**AVAILABLE DATA:**
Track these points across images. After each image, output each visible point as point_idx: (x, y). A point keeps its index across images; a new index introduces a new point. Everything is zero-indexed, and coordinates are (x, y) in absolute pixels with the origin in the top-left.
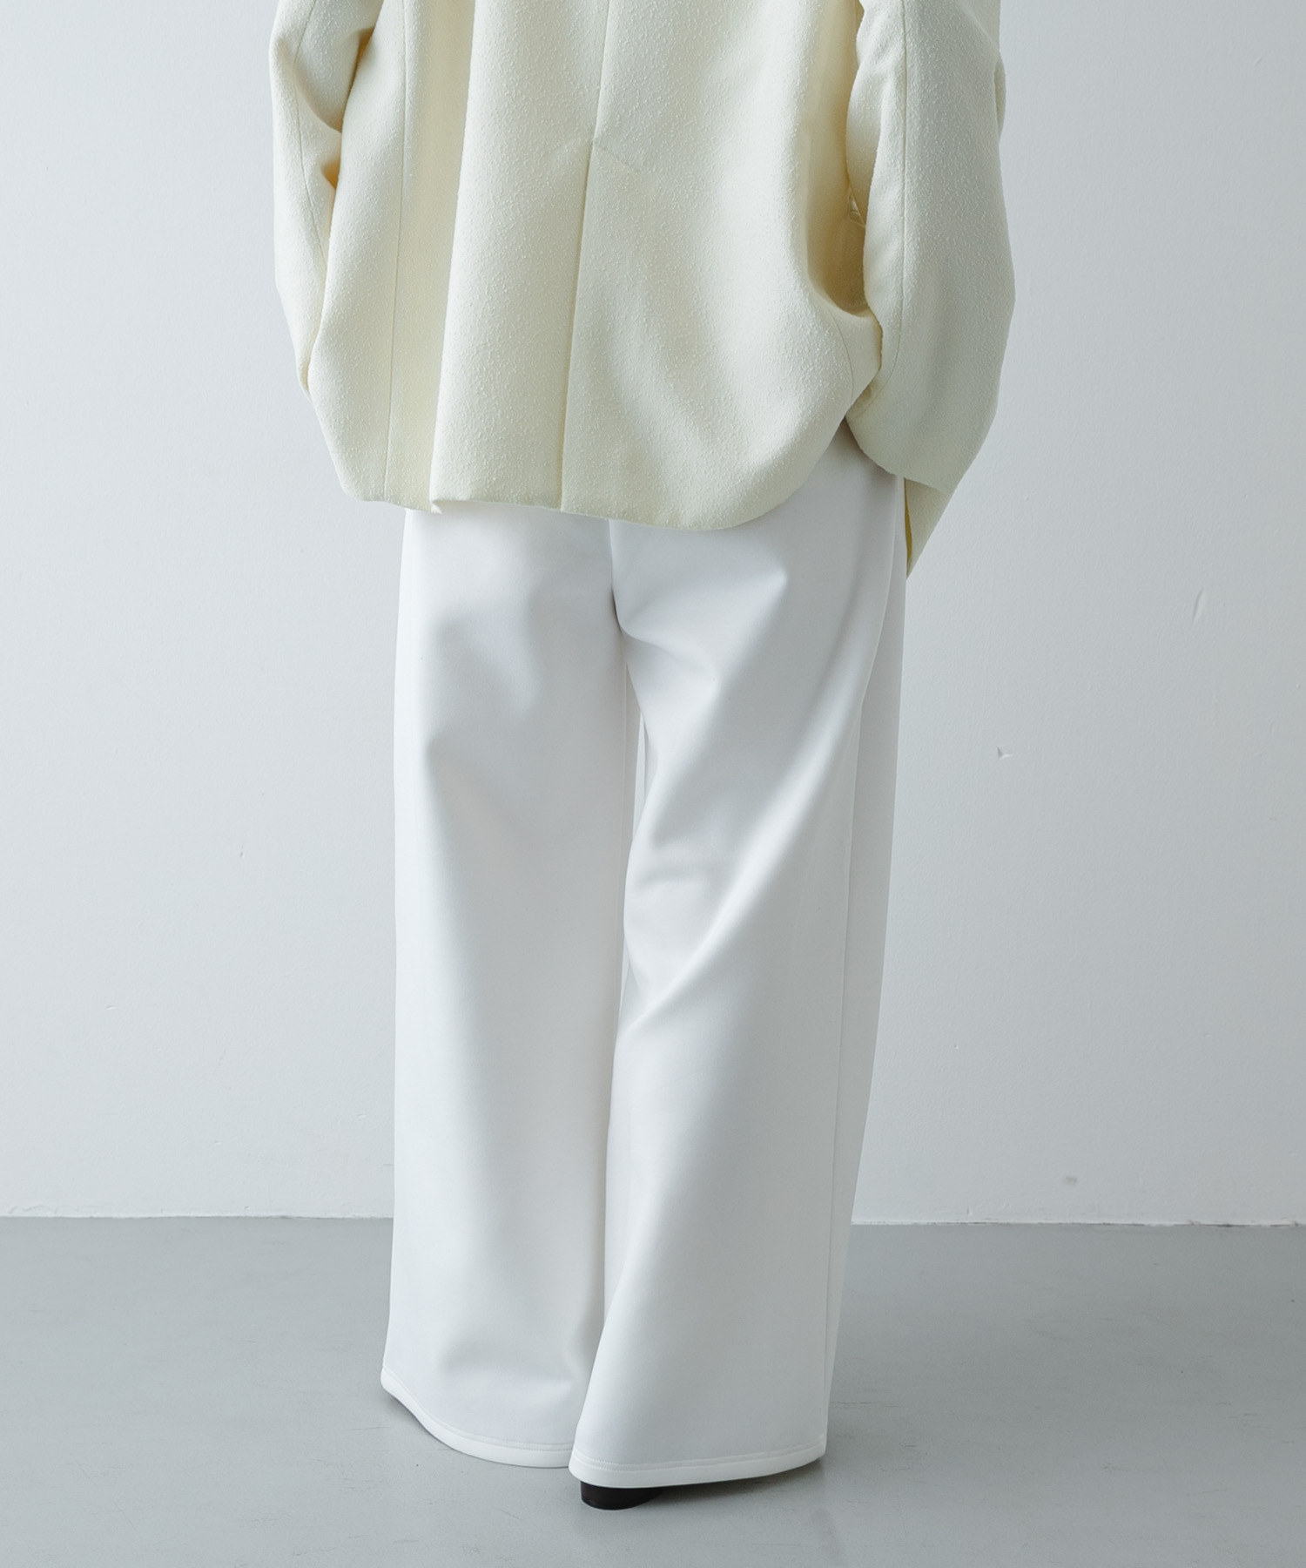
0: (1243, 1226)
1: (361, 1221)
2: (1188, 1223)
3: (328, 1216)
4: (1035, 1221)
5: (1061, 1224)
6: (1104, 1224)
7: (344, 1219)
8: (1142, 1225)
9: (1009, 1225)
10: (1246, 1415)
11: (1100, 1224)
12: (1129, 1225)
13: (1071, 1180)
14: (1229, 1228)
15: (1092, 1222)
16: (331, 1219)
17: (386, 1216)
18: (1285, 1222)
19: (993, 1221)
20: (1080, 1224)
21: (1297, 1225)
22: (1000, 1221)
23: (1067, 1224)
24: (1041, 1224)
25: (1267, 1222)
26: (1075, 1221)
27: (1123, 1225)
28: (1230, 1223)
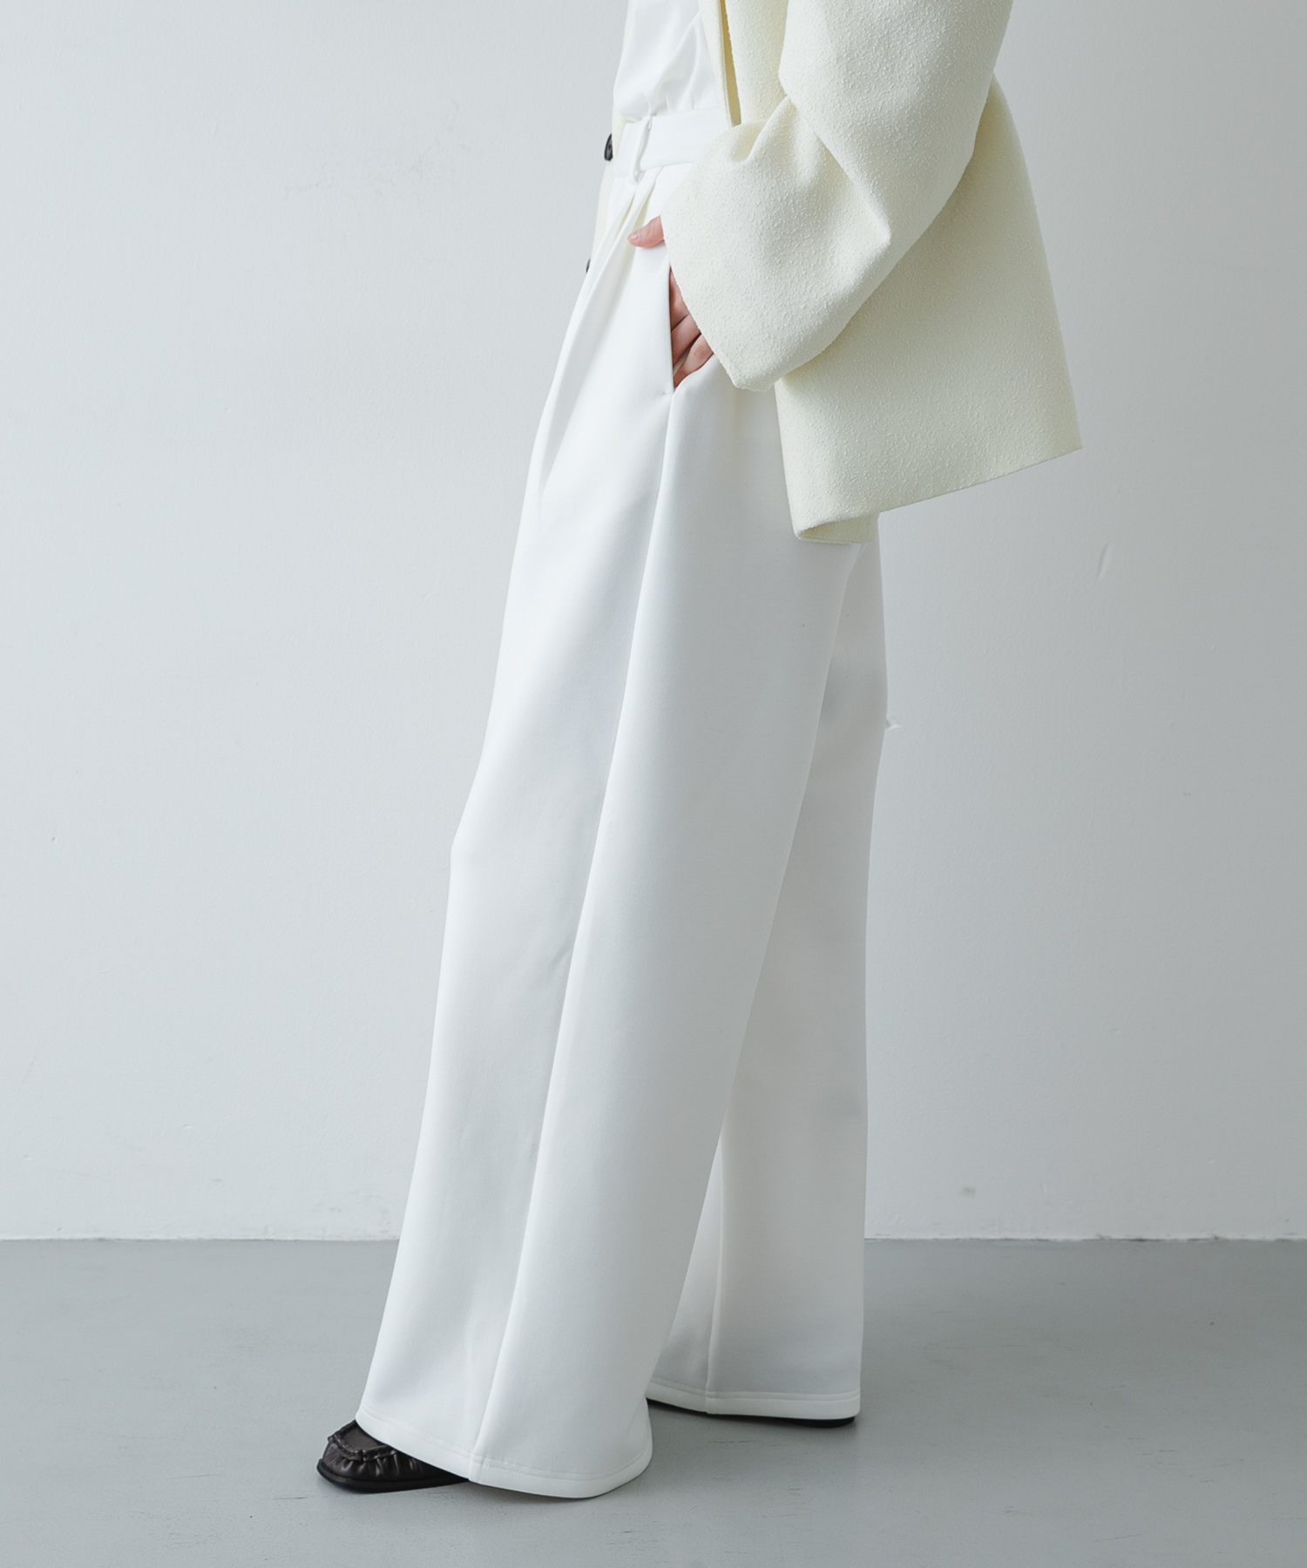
0: (1157, 1241)
1: (187, 1243)
2: (1098, 1238)
3: (151, 1237)
4: (930, 1236)
5: (958, 1240)
6: (1007, 1240)
7: (168, 1241)
8: (1047, 1240)
9: (901, 1241)
10: (1161, 1451)
11: (1001, 1240)
12: (1032, 1240)
13: (969, 1191)
14: (1144, 1244)
15: (992, 1237)
16: (154, 1241)
17: (214, 1237)
18: (1204, 1236)
19: (884, 1237)
20: (979, 1240)
21: (1216, 1238)
22: (890, 1237)
23: (964, 1240)
24: (936, 1240)
25: (1184, 1236)
26: (975, 1237)
27: (1026, 1240)
28: (1144, 1237)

**EXERCISE OBJECTIVE:** Reproduce all of the entries above with "absolute pixels" changed to "pixel units" and everything else kept the same. Omit the pictures.

**TASK SOLUTION:**
Track these points across images. After each image, output each visible point as point_idx: (x, y). A point keeps its index across images; a new index introduces a new point. Everything is zero-indexed, and coordinates are (x, y) in pixel units with the origin in the top-left.
0: (1243, 1226)
1: (361, 1221)
2: (1188, 1223)
3: (328, 1216)
4: (1035, 1221)
5: (1061, 1224)
6: (1104, 1224)
7: (344, 1219)
8: (1142, 1225)
9: (1009, 1225)
10: (1246, 1415)
11: (1100, 1224)
12: (1129, 1225)
13: (1071, 1180)
14: (1229, 1228)
15: (1092, 1222)
16: (331, 1219)
17: (386, 1216)
18: (1285, 1222)
19: (993, 1221)
20: (1080, 1224)
21: (1297, 1225)
22: (1000, 1221)
23: (1067, 1224)
24: (1041, 1224)
25: (1267, 1222)
26: (1075, 1221)
27: (1123, 1225)
28: (1230, 1223)
0: (1157, 1241)
1: (187, 1243)
2: (1098, 1238)
3: (151, 1237)
4: (930, 1236)
5: (958, 1240)
6: (1007, 1240)
7: (168, 1241)
8: (1047, 1240)
9: (901, 1241)
10: (1161, 1451)
11: (1001, 1240)
12: (1032, 1240)
13: (969, 1191)
14: (1144, 1244)
15: (992, 1237)
16: (154, 1241)
17: (214, 1237)
18: (1204, 1236)
19: (884, 1237)
20: (979, 1240)
21: (1216, 1238)
22: (890, 1237)
23: (964, 1240)
24: (936, 1240)
25: (1184, 1236)
26: (975, 1237)
27: (1026, 1240)
28: (1144, 1237)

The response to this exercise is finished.